We didn't really have many problems with the roasted pepper soup, except that it's one of the few things I make from a recipe and the recipe (courtesy of my very skilled stepmother) is somewhere in a box in Oregon.  Near the box with all of our smoked paprika, which sort of makes the dish (and just about anything else you put it in).  Also, we were all out of chicken stock.  But I did manage to find shallots, which I wasn't expecting (after the first 3 places I looked didn't have any). 
The soup basically goes: mince your shallots (onions) and saute in olive oil with fresh thyme.  Pour in a bunch of stock (we used a mixture of duck and prosciutto bone, since that was what we had sitting around) and your pre-roasted peppers.  I do one pot of red peppers and one pot of yellow peppers, mostly to get a cool visual effect, but the taste is a bit different between the two as well.  When the peppers are nice and soft puree the heck out of them and add some cream, smoked paprika, red wine vinegar and salt until it tastes good.  I'd thought to also do salad before the main mass of food but Lauren informed me that the only way salad is traditional in thanksgiving is if it's been baked in butter and served in cream (see kale, later on this page).

The Turkey (which our butcher had for us in any size we wanted, as long as it was 8 kilos) we rubbed with paprika, soy sauce and olive oil and stuffed with chopped lemons, red onions, rosemary and celery before roasting it for somewhat more time than we had anticipated, first under foil and then uncovered to crisp up the skin. 

We put on pretty much the full spread to accompany the bird.  Stuffing, Mashed potatoes with white truffle oil, roasted sweet potatoes and kale sauteed with onions, apples and sausage and then baked with cream and a sprinkling of paprika.  Turns out the trick to finding sweet potatoes is to look for the Chinese greengrocers.  I spent an afternoon wandering all over town going in and out of markets and grocery stores ranging from Italian to African but my first stop in the Chinese corner of Mercato Centrale yielded results. 

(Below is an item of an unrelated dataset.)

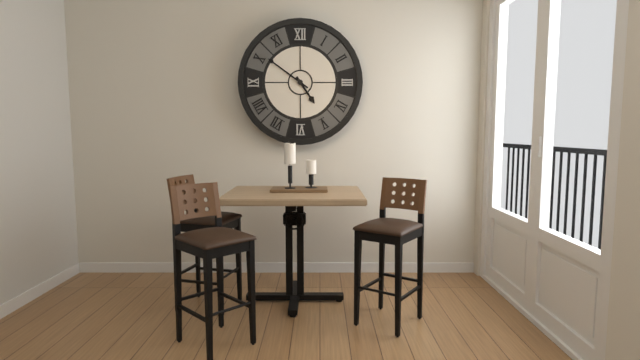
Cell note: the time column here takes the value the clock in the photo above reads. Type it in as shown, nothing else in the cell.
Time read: 4:51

We started out with this as our plan:

Alaskan smoked salmon
Tillamook cheddar
rosemary flatbread
---
red/yellow pepper soup
is salad traditional?  Lauren says no.  Only if you bake it in butter and serve it with a cream sauce.
---
truffled mashed potatoes
roasted sweet potatoes (glaze w/ paprika, soy, honey?, garlic, olive oil and seseme seeds?)
sauteed greens (garlic/onions balsamic?)

Stuffing:
3 c tuscan bread
3 c cornbread
2-3 red onions
butter
celery
garlic, a few cloves
sausage (2-3)
thyme
sage (other herbs?)
chestnuts (2-3 c?)
apples, diced large (2?)
stock (~1 c)

toast breads, saute everything else, mix with stock, salt, pepper and paprika, bake until golden

dusting of parmigiano in addition to paprika?

turkey
rosemary butter w/ a bit of miso, soy sauce glaze, pack cavity with lemons, onions and other tasty stuff.
drippings and red wine gravy
---
Pie:
apple:  with hazelnut strussel
pumpkin: with anise seed crust?

Order:
pies day before?
corn bread and herb bread

day of:
bake stuffing and sweet potatoes until edible but not crispy, remove
bake turkey, flat bread -- make soup (2)
remove, turn oven up, boil potatoes, cook greens, put stuffing and sweet potatoes back in oven, make gravy re-heat soup.

eat, put pies back in oven
eat pies

The only real problem was the massive quantity of food we ended up with.  You see, I hadn't really thought that hard about quantities and just made enough to fill the baking pans we had--the cheap disposable roasters we got to fit the turkey.  Which, at 8 kilos, only just barely fit inside our oven.  There wasn't a single dish that got finished. 

The postscript for this is that the one child (9) present has been asking her parents for sweet potatoes.

If you're wondering about the pictures, I forgot to take any after things got to a certain point in the evening (like once food started being done).  Feel pretty dumb too, because the soup and turkey both looked amazing (as did the pies) and the other dishes weren't half bad either.